Available data
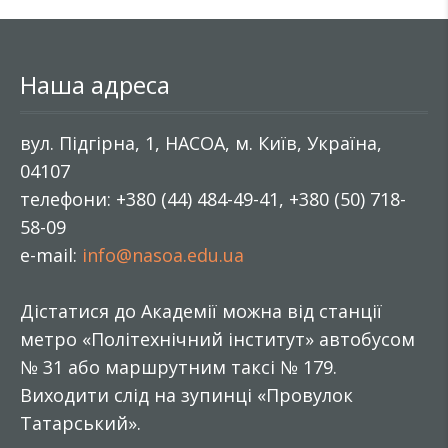
Наша адреса
вул. Підгірна, 1, НАСОА, м. Київ, Україна,
04107
телефони: +380 (44) 484-49-41, +380 (50) 718-
58-09
e-mail:
info@nasoa.edu.ua
Дістатися до Академії можна від станції
метро «Політехнічний інститут» автобусом
№ 31 або маршрутним таксі № 179.
Виходити слід на зупинці «Провулок
Татарський».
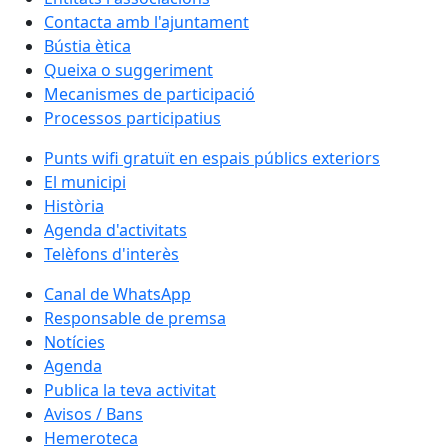
Contacta amb l'ajuntament
Bústia ètica
Queixa o suggeriment
Mecanismes de participació
Processos participatius
Punts wifi gratuït en espais públics exteriors
El municipi
Història
Agenda d'activitats
Telèfons d'interès
Canal de WhatsApp
Responsable de premsa
Notícies
Agenda
Publica la teva activitat
Avisos / Bans
Hemeroteca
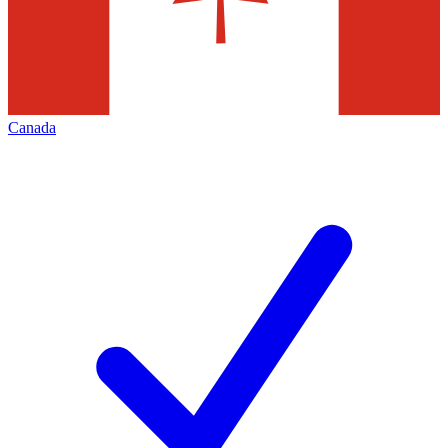
Canada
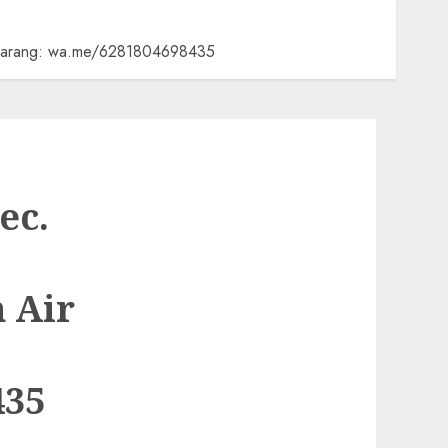
Sekarang: wa.me/6281804698435
ec.
 Air
435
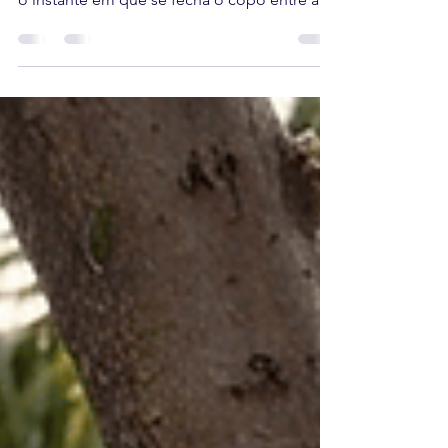
Prova
Existe um momento particular numa prova
de azeite que quem já viveu nunca esquece:
o instante em que se fecha o copo entre as
mãos, se aquece ligeiramente o líquido
dourado, se aspira fundo — e o nariz
reconhece algo que não tinha nome até
então. Erva fresca. Tomate verde. Amêndoa.
Figueira ao sol.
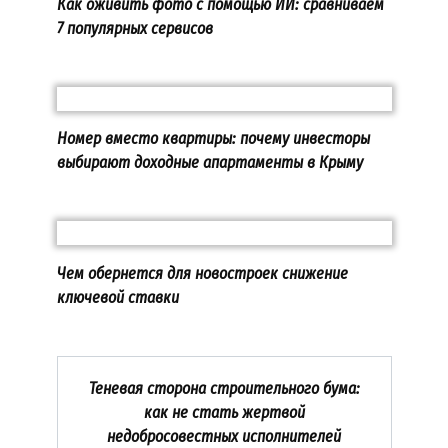
Как оживить фото с помощью ИИ: сравниваем
7 популярных сервисов
Номер вместо квартиры: почему инвесторы
выбирают доходные апартаменты в Крыму
Чем обернется для новостроек снижение
ключевой ставки
Теневая сторона строительного бума:
как не стать жертвой
недобросовестных исполнителей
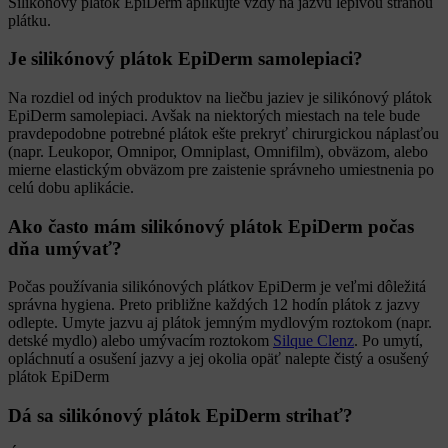
Silikónový plátok EpiDerm aplikujte vždy na jazvu lepivou stranou
plátku.
Je silikónový plátok EpiDerm samolepiaci?
Na rozdiel od iných produktov na liečbu jaziev je silikónový plátok
EpiDerm samolepiaci. Avšak na niektorých miestach na tele bude
pravdepodobne potrebné plátok ešte prekryť chirurgickou náplasťou
(napr. Leukopor, Omnipor, Omniplast, Omnifilm), obväzom, alebo
mierne elastickým obväzom pre zaistenie správneho umiestnenia po
celú dobu aplikácie.
Ako často mám silikónový plátok EpiDerm počas
dňa umývať?
Počas používania silikónových plátkov EpiDerm je veľmi dôležitá
správna hygiena. Preto približne každých 12 hodín plátok z jazvy
odlepte. Umyte jazvu aj plátok jemným mydlovým roztokom (napr.
detské mydlo) alebo umývacím roztokom
Silque Clenz
. Po umytí,
opláchnutí a osušení jazvy a jej okolia opäť nalepte čistý a osušený
plátok EpiDerm
Dá sa silikónový plátok EpiDerm strihať?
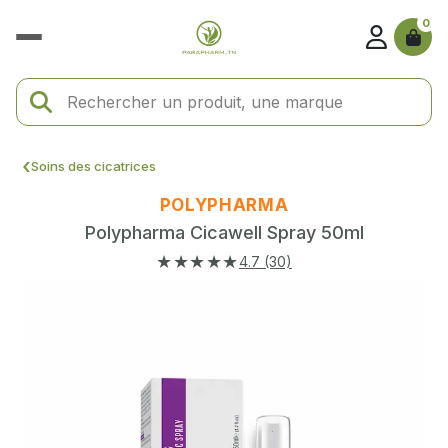
0
Soins des cicatrices
POLYPHARMA
Polypharma Cicawell Spray 50ml
★★★★★
4.7 (30)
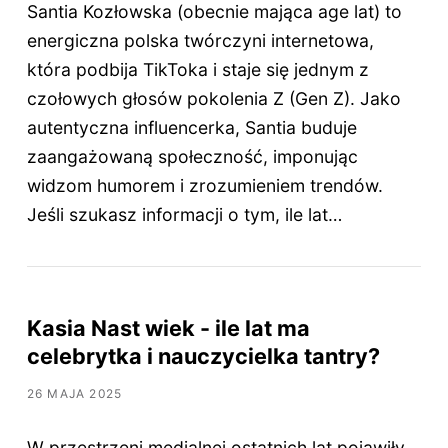
Santia Kozłowska (obecnie mająca age lat) to
energiczna polska twórczyni internetowa,
która podbija TikToka i staje się jednym z
czołowych głosów pokolenia Z (Gen Z). Jako
autentyczna influencerka, Santia buduje
zaangażowaną społeczność, imponując
widzom humorem i zrozumieniem trendów.
Jeśli szukasz informacji o tym, ile lat…
Kasia Nast wiek - ile lat ma
celebrytka i nauczycielka tantry?
26 MAJA 2025
W przestrzeni medialnej ostatnich lat pojawiły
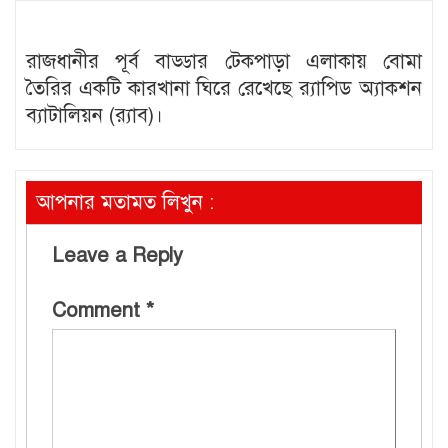
রাজধানীর পূর্ব বাড্ডার টেকপাড়া এলাকায় বোমা
তৈরির একটি কারখানা ঘিরে রেখেছে র‌্যাপিড অ্যাকশন
ব্যাটালিয়ন (র‌্যাব)।
আপনার মতামত লিখুন :
Leave a Reply
Comment
*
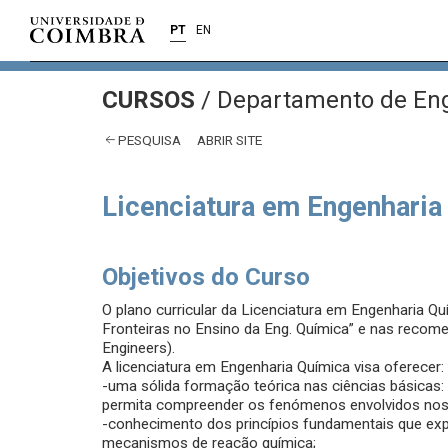
PT
EN
CURSOS
/
Departamento de Eng
PESQUISA
ABRIR SITE
Licenciatura em Engenharia
Objetivos do Curso
O plano curricular da Licenciatura em Engenharia Q
Fronteiras no Ensino da Eng. Química” e nas reco
Engineers).
A licenciatura em Engenharia Química visa oferecer:
-uma sólida formação teórica nas ciências básicas: m
permita compreender os fenómenos envolvidos nos
-conhecimento dos princípios fundamentais que expl
mecanismos de reação química;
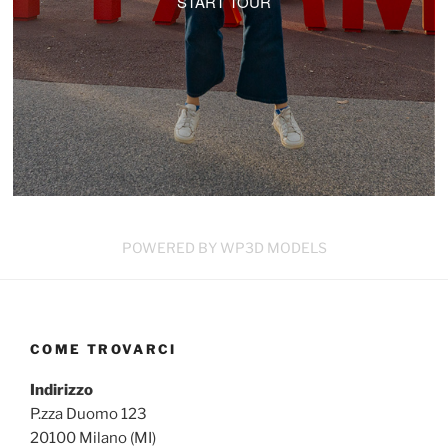
START TOUR
POWERED BY WP3D MODELS
COME TROVARCI
Indirizzo
P.zza Duomo 123
20100 Milano (MI)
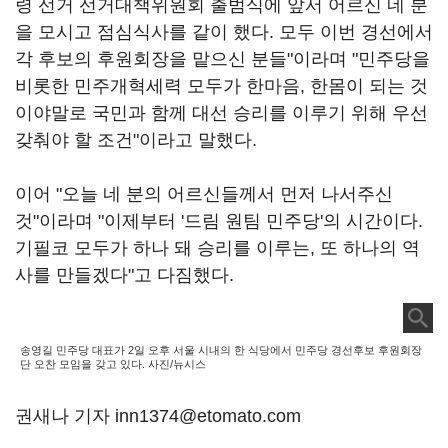
령 선거 선거대책위원회 출범식에 앞서 어르신 네 분
을 모시고 점심식사를 같이 했다. 모두 이번 경선에서
각 후보의 후원회장을 맡으신 분들"이라며 "민주당을
비롯한 민주개혁세력 모두가 한마음, 한몸이 되는 것
이야말로 국민과 함께 대선 승리를 이루기 위해 우선
갖춰야 할 조건"이라고 말했다.
이어 "오늘 네 분의 어르신들께서 먼저 나서주신
것"이라며 "이제부터 '드림 원팀 민주당'의 시간이다.
기필코 모두가 하나 돼 승리를 이루는, 또 하나의 역
사를 만들겠다"고 다짐했다.
송영길 민주당 대표가 2일 오후 서울 시내의 한 식당에서 민주당 경선후보 후원회장
단 오찬 모임을 갖고 있다. 사진/뉴시스
권새나 기자 inn1374@etomato.com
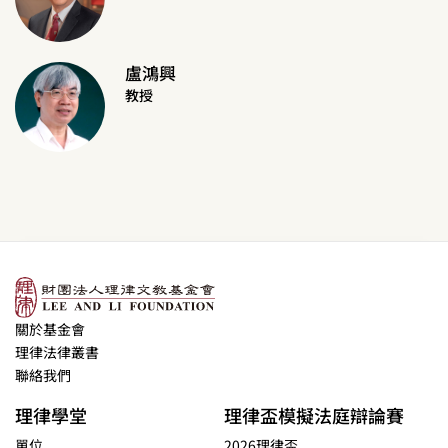
盧鴻興
教授
關於基金會
理律法律叢書
聯絡我們
理律學堂
理律盃模擬法庭辯論賽
單位
2026理律盃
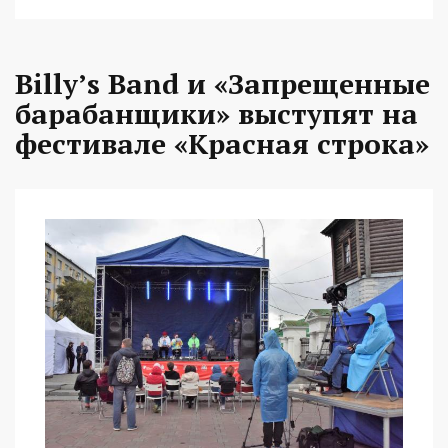
Billy’s Band и «Запрещенные
барабанщики» выступят на
фестивале «Красная строка»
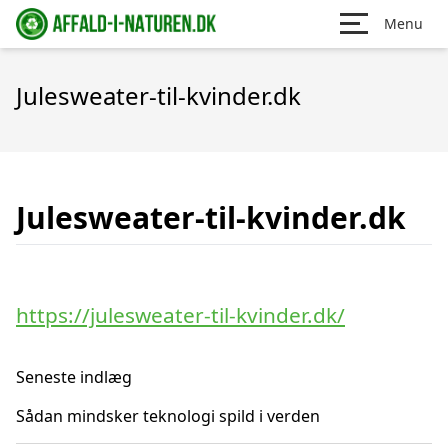
Menu
Julesweater-til-kvinder.dk
Julesweater-til-kvinder.dk
https://julesweater-til-kvinder.dk/
Seneste indlæg
Sådan mindsker teknologi spild i verden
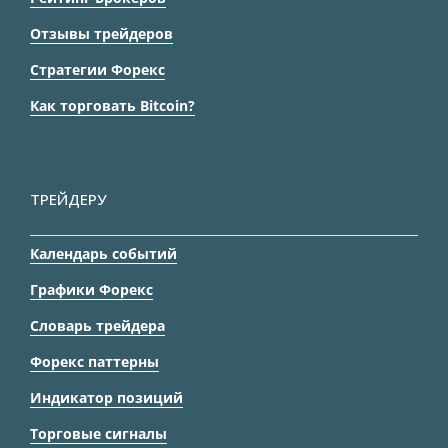
Отзывы трейдеров
Стратегии Форекс
Как торговать Bitcoin?
ТРЕЙДЕРУ
Календарь событий
Графики Форекс
Словарь трейдера
Форекс паттерны
Индикатор позиций
Торговые сигналы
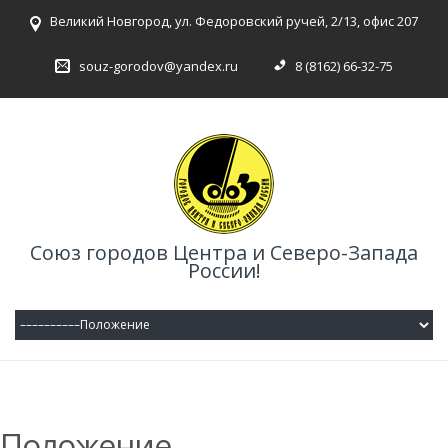
Великий Новгород, ул. Федоровский ручей, 2/13, офис 207
souz-gorodov@yandex.ru
8 (8162) 66-32-75
Союз городов Центра и Северо-Запада
России!
Положение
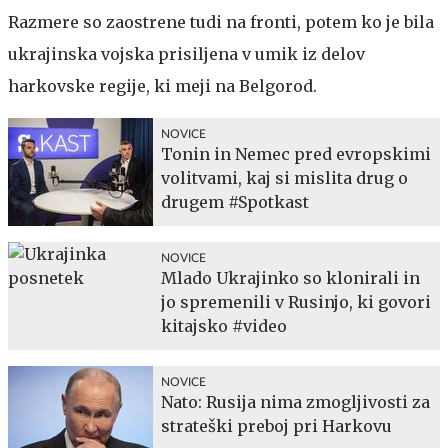
Razmere so zaostrene tudi na fronti, potem ko je bila
ukrajinska vojska prisiljena v umik iz delov
harkovske regije, ki meji na Belgorod.
NOVICE
Tonin in Nemec pred evropskimi
volitvami, kaj si mislita drug o
drugem #Spotkast
NOVICE
Mlado Ukrajinko so klonirali in
jo spremenili v Rusinjo, ki govori
kitajsko #video
NOVICE
Nato: Rusija nima zmogljivosti za
strateški preboj pri Harkovu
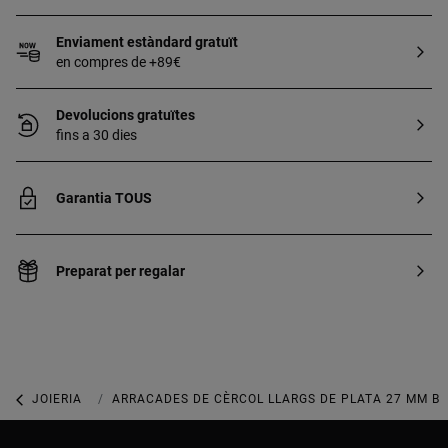
Enviament estàndard gratuït
en compres de +89€
Devolucions gratuïtes
fins a 30 dies
Garantia TOUS
Preparat per regalar
JOIERIA
JOIES DE PLATA 925
ARRACADES DE CÈRCOL LLARGS DE PLATA 27 MM BA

What to work on
Could you give every line of the material above as a JSON list of strings, one string per line, with blank lines omitted and the pictures left out?

Solution
[
  "Наша адреса",
  "вул. Підгірна, 1, НАСОА, м. Київ, Україна,",
  "04107",
  "телефони: +380 (44) 484-49-41, +380 (50) 718-",
  "58-09",
  "e-mail:",
  "info@nasoa.edu.ua",
  "Дістатися до Академії можна від станції",
  "метро «Політехнічний інститут» автобусом",
  "№ 31 або маршрутним таксі № 179.",
  "Виходити слід на зупинці «Провулок",
  "Татарський».",
  "Contacta amb l'ajuntament",
  "Bústia ètica",
  "Queixa o suggeriment",
  "Mecanismes de participació",
  "Processos participatius",
  "Punts wifi gratuït en espais públics exteriors",
  "El municipi",
  "Història",
  "Agenda d'activitats",
  "Telèfons d'interès",
  "Canal de WhatsApp",
  "Responsable de premsa",
  "Notícies",
  "Agenda",
  "Publica la teva activitat",
  "Avisos / Bans",
  "Hemeroteca",
  "Canada",
  "Sekarang: wa.me/6281804698435",
  "ec.",
  " Air",
  "435",
  "Prova",
  "Existe um momento particular numa prova",
  "de azeite que quem já viveu nunca esquece:",
  "o instante em que se fecha o copo entre as",
  "mãos, se aquece ligeiramente o líquido",
  "dourado, se aspira fundo — e o nariz",
  "reconhece algo que não tinha nome até",
  "então. Erva fresca. Tomate verde. Amêndoa.",
  "Figueira ao sol.",
  "Как оживить фото с помощью ИИ: сравниваем",
  "7 популярных сервисов",
  "Номер вместо квартиры: почему инвесторы",
  "выбирают доходные апартаменты в Крыму",
  "Чем обернется для новостроек снижение",
  "ключевой ставки",
  "Теневая сторона строительного бума:",
  "как не стать жертвой",
  "недобросовестных исполнителей",
  "Silikónový plátok EpiDerm aplikujte vždy na jazvu lepivou stranou",
  "plátku.",
  "Je silikónový plátok EpiDerm samolepiaci?",
  "Na rozdiel od iných produktov na liečbu jaziev je silikónový plátok",
  "EpiDerm samolepiaci. Avšak na niektorých miestach na tele bude",
  "pravdepodobne potrebné plátok ešte prekryť chirurgickou náplasťou",
  "(napr. Leukopor, Omnipor, Omniplast, Omnifilm), obväzom, alebo",
  "mierne elastickým obväzom pre zaistenie správneho umiestnenia po",
  "celú dobu aplikácie.",
  "Ako často mám silikónový plátok EpiDerm počas",
  "dňa umývať?",
  "Počas používania silikónových plátkov EpiDerm je veľmi dôležitá",
  "správna hygiena. Preto približne každých 12 hodín plátok z jazvy",
  "odlepte. Umyte jazvu aj plátok jemným mydlovým roztokom (napr.",
  "detské mydlo) alebo umývacím roztokom",
  "Silque Clenz",
  ". Po umytí,",
  "opláchnutí a osušení jazvy a jej okolia opäť nalepte čistý a osušený",
  "plátok EpiDerm",
  "Dá sa silikónový plátok EpiDerm strihať?",
  "0",
  "Soins des cicatrices",
  "POLYPHARMA",
  "Polypharma Cicawell Spray 50ml",
  "★★★★★",
  "4.7 (30)",
  "Santia Kozłowska (obecnie mająca age lat) to",
  "energiczna polska twórczyni internetowa,",
  "która podbija TikToka i staje się jednym z",
  "czołowych głosów pokolenia Z (Gen Z). Jako",
  "autentyczna influencerka, Santia buduje",
  "zaangażowaną społeczność, imponując",
  "widzom humorem i zrozumieniem trendów.",
  "Jeśli szukasz informacji o tym, ile lat…",
  "Kasia Nast wiek - ile lat ma",
  "celebrytka i nauczycielka tantry?",
  "26 MAJA 2025",
  "W przestrzeni medialnej ostatnich lat pojawiły",
  "রাজধানীর পূর্ব বাড্ডার টেকপাড়া এলাকায় বোমা",
  "তৈরির একটি কারখানা ঘিরে রেখেছে র‌্যাপিড অ্যাকশন",
  "ব্যাটালিয়ন (র‌্যাব)।",
  "আপনার মতামত লিখুন :",
  "Leave a Reply",
  "Comment",
  "*",
  "PT",
  "EN",
  "CURSOS",
  "/",
  "Departamento de Eng",
  "PESQUISA",
  "ABRIR SITE",
  "Licenciatura em Engenharia",
  "Objetivos do Curso",
  "O plano curricular da Licenciatura em Engenharia Q",
  "Fronteiras no Ensino da Eng. Química” e nas reco",
  "Engineers).",
  "A licenciatura em Engenharia Química visa oferecer:",
  "-uma sólida formação teórica nas ciências básicas: m",
  "permita compreender os fenómenos envolvidos nos",
  "-conhecimento dos princípios fundamentais que expl",
  "mecanismos de reação química;",
  "START TOUR",
  "POWERED BY WP3D MODELS",
  "COME TROVARCI",
  "Indirizzo",
  "P.zza Duomo 123",
  "20100 Milano (MI)",
  "령 선거 선거대책위원회 출범식에 앞서 어르신 네 분",
  "을 모시고 점심식사를 같이 했다. 모두 이번 경선에서",
  "각 후보의 후원회장을 맡으신 분들\"이라며 \"민주당을",
  "비롯한 민주개혁세력 모두가 한마음, 한몸이 되는 것",
  "이야말로 국민과 함께 대선 승리를 이루기 위해 우선",
  "갖춰야 할 조건\"이라고 말했다.",
  "이어 \"오늘 네 분의 어르신들께서 먼저 나서주신",
  "것\"이라며 \"이제부터 '드림 원팀 민주당'의 시간이다.",
  "기필코 모두가 하나 돼 승리를 이루는, 또 하나의 역",
  "사를 만들겠다\"고 다짐했다.",
  "송영길 민주당 대표가 2일 오후 서울 시내의 한 식당에서 민주당 경선후보 후원회장",
  "단 오찬 모임을 갖고 있다. 사진/뉴시스",
  "권새나 기자 inn1374@etomato.com",
  "盧鴻興",
  "教授",
  "關於基金會",
  "理律法律叢書",
  "聯絡我們",
  "理律學堂",
  "理律盃模擬法庭辯論賽",
  "單位",
  "2026理律盃",
  "Billy’s Band и «Запрещенные",
  "барабанщики» выступят на",
  "фестивале «Красная строка»",
  "Menu",
  "Julesweater-til-kvinder.dk",
  "Julesweater-til-kvinder.dk",
  "https://julesweater-til-kvinder.dk/",
  "Seneste indlæg",
  "Sådan mindsker teknologi spild i verden",
  "Отзывы трейдеров",
  "Стратегии Форекс",
  "Как торговать Bitcoin?",
  "ТРЕЙДЕРУ",
  "Календарь событий",
  "Графики Форекс",
  "Словарь трейдера",
  "Форекс паттерны",
  "Индикатор позиций",
  "Торговые сигналы",
  "Великий Новгород, ул. Федоровский ручей, 2/13, офис 207",
  "souz-gorodov@yandex.ru",
  "8 (8162) 66-32-75",
  "Союз городов Центра и Северо-Запада",
  "России!",
  "Положение",
  "Razmere so zaostrene tudi na fronti, potem ko je bila",
  "ukrajinska vojska prisiljena v umik iz delov",
  "harkovske regije, ki meji na Belgorod.",
  "NOVICE",
  "Tonin in Nemec pred evropskimi",
  "volitvami, kaj si mislita drug o",
  "drugem #Spotkast",
  "NOVICE",
  "Mlado Ukrajinko so klonirali in",
  "jo spremenili v Rusinjo, ki govori",
  "kitajsko #video",
  "NOVICE",
  "Nato: Rusija nima zmogljivosti za",
  "strateški preboj pri Harkovu",
  "Enviament estàndard gratuït",
  "en compres de +89€",
  "Devolucions gratuïtes",
  "fins a 30 dies",
  "Garantia TOUS",
  "Preparat per regalar",
  "JOIERIA",
  "JOIES DE PLATA 925",
  "ARRACADES DE CÈRCOL LLARGS DE PLATA 27 MM BA"
]